There is a child I know and love who lives in extreme poverty and squalor not very far from me. Various interventions that people have made to aid his family have not improved his living conditions, restored his physical wholeness, or given him reasonable hope for a future of successful integration into our complex network of mainstream society. That child and I, even when enjoying an occasional afternoon in one another’s company, are heeding the command to quietly accept the status of my abundance and his need. When I think about the deadly power of injustice woven into his existence a mere twelve miles from me, I get really worked up about the entrenchment of disparity between his resources and mine — more worked up, I admit, than I can get about the threat of a day which would see rich and poor, strong and weak, going out en masse as victims equalized by a nuclear disaster in this region.

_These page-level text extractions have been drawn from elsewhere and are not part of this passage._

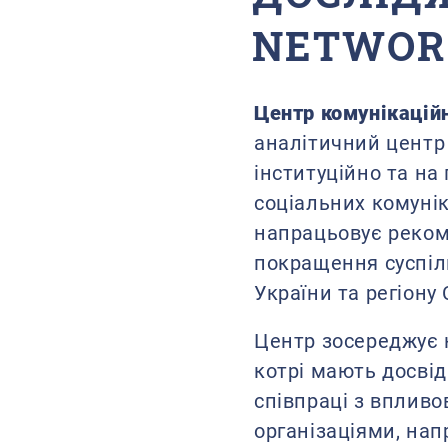
NETWOR
Центр комунікацій
аналітичний центр
інституційно та на
соціальних комунік
напрацьовує рекоме
покращення суспіль
України та регіону 
Центр зосереджує 
котрі мають досвід
співпраці з вплив
організаціями, нап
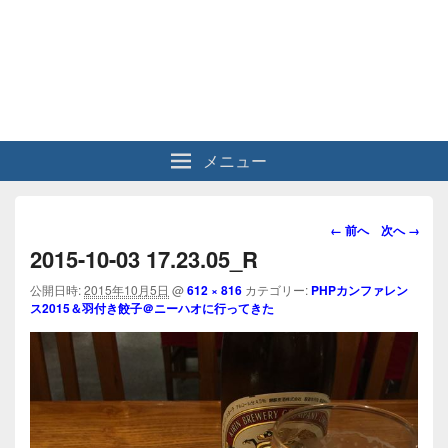
メニュー
画
← 前へ
次へ →
像
2015-10-03 17.23.05_R
ナ
ビ
公開日時:
2015年10月5日
@
612 × 816
カテゴリー:
PHPカンファレン
ス2015＆羽付き餃子＠ニーハオに行ってきた
ゲ
ー
シ
ョ
ン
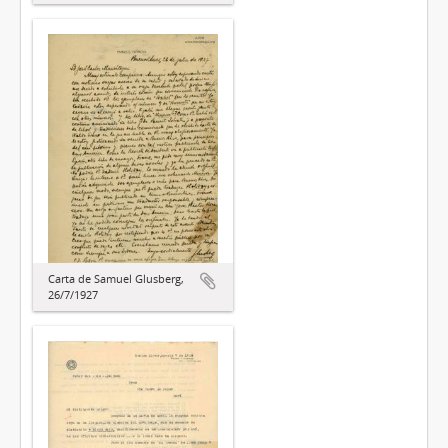
Carta de Samuel Glusberg,
26/7/1927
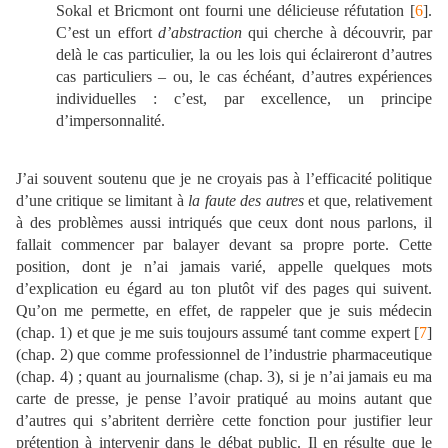
Sokal et Bricmont ont fourni une délicieuse réfutation [
6
].
C’est un effort
d’abstraction
qui cherche à découvrir, par
delà le cas particulier, la ou les lois qui éclaireront d’autres
cas particuliers – ou, le cas échéant, d’autres expériences
individuelles : c’est, par excellence, un principe
d’impersonnalité.
J’ai souvent soutenu que je ne croyais pas à l’efficacité politique
d’une critique se limitant à
la faute des autres
et que, relativement
à des problèmes aussi intriqués que ceux dont nous parlons, il
fallait commencer par balayer devant sa propre porte. Cette
position, dont je n’ai jamais varié, appelle quelques mots
d’explication eu égard au ton plutôt vif des pages qui suivent.
Qu’on me permette, en effet, de rappeler que je suis médecin
(chap. 1) et que je me suis toujours assumé tant comme expert [
7
]
(chap. 2) que comme professionnel de l’industrie pharmaceutique
(chap. 4) ; quant au journalisme (chap. 3), si je n’ai jamais eu ma
carte de presse, je pense l’avoir pratiqué au moins autant que
d’autres qui s’abritent derrière cette fonction pour justifier leur
prétention à intervenir dans le débat public. Il en résulte que le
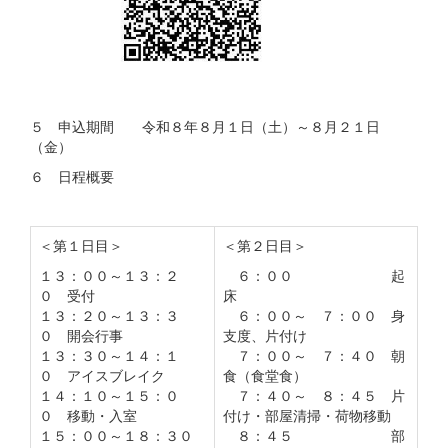
５ 申込期間 令和８年８月１日（土）～８月２１日
（金）
６ 日程概要
＜第１日目＞
＜第２日目＞
１３：００～１３：２
６：００ 起
０ 受付
床
１３：２０～１３：３
６：００～ ７：００ 身
０ 開会行事
支度、片付け
１３：３０～１４：１
７：００～ ７：４０ 朝
０ アイスブレイク
食（食堂食）
１４：１０～１５：０
７：４０～ ８：４５ 片
０ 移動・入室
付け・部屋清掃・荷物移動
１５：００～１８：３０
８：４５ 部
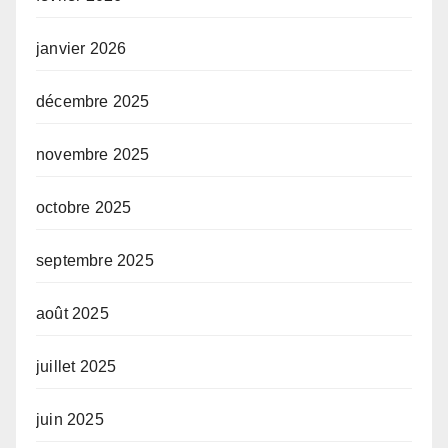
janvier 2026
décembre 2025
novembre 2025
octobre 2025
septembre 2025
août 2025
juillet 2025
juin 2025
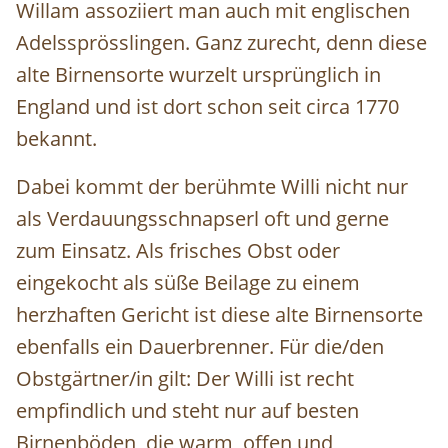
Willam assoziiert man auch mit englischen
Adelssprösslingen. Ganz zurecht, denn diese
alte Birnensorte wurzelt ursprünglich in
England und ist dort schon seit circa 1770
bekannt.
Dabei kommt der berühmte Willi nicht nur
als Verdauungsschnapserl oft und gerne
zum Einsatz. Als frisches Obst oder
eingekocht als süße Beilage zu einem
herzhaften Gericht ist diese alte Birnensorte
ebenfalls ein Dauerbrenner. Für die/den
Obstgärtner/in gilt: Der Willi ist recht
empfindlich und steht nur auf besten
Birnenböden, die warm, offen und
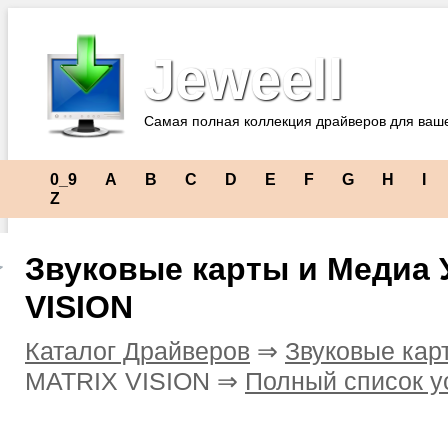
Jeweell
Самая полная коллекция драйверов для ваш
0_9
A
B
C
D
E
F
G
H
I
Z
Звуковые карты и Медиа 
VISION
Каталог Драйверов
⇒
Звуковые кар
MATRIX VISION ⇒
Полный список у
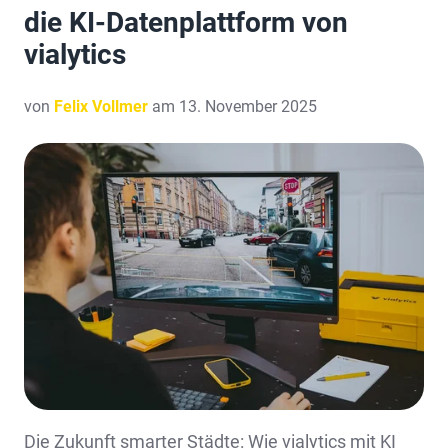
die KI-Datenplattform von
vialytics
von
Felix Vollmer
am 13. November 2025
Die Zukunft smarter Städte: Wie vialytics mit KI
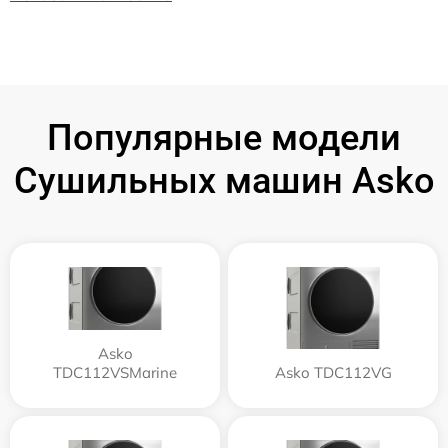
Популярные модели
Сушильных машин Asko
Asko
TDC112VSMarine
Asko TDC112VG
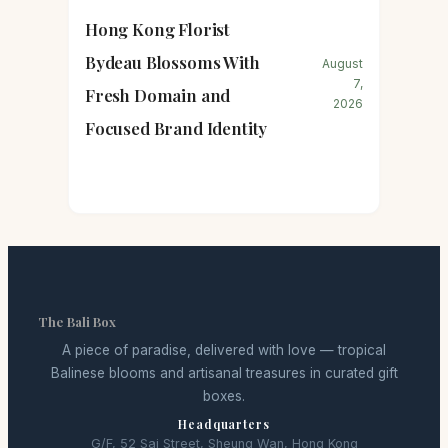
Hong Kong Florist
Bydeau Blossoms With
August
7,
Fresh Domain and
2026
Focused Brand Identity
The Bali Box
A piece of paradise, delivered with love — tropical
Balinese blooms and artisanal treasures in curated gift
boxes.
Headquarters
G/F, 52 Sai Street, Sheung Wan, Hong Kong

I guess that considering the nightmare of large nuclear scale destruction forces the wealthy and upright to identify our willingness to tolerate death under certain conditions. Do we welcome death as natural and manageable, and not all that horrifying, as long as it happens invisibly to the poor, or punitively to the enemy, or gently to us, a funeral at a time, rather than to all without regard for status, in a big bang of light and sound? The prospect of a nuclear ending also requires us to admit that we are investing more hope for our future in descendants and legacies than in resurrection of the body. And it challenges us to seek out the kind of Creator and Redeemer who not only can restore the functions of anatomy and physiology to dry bones and breathless corpses, but who also has an incredible mastery of physics, enough to name the whole shebang back into existence if the hopeless or careless among us were to annihilate it into a chaos of particles.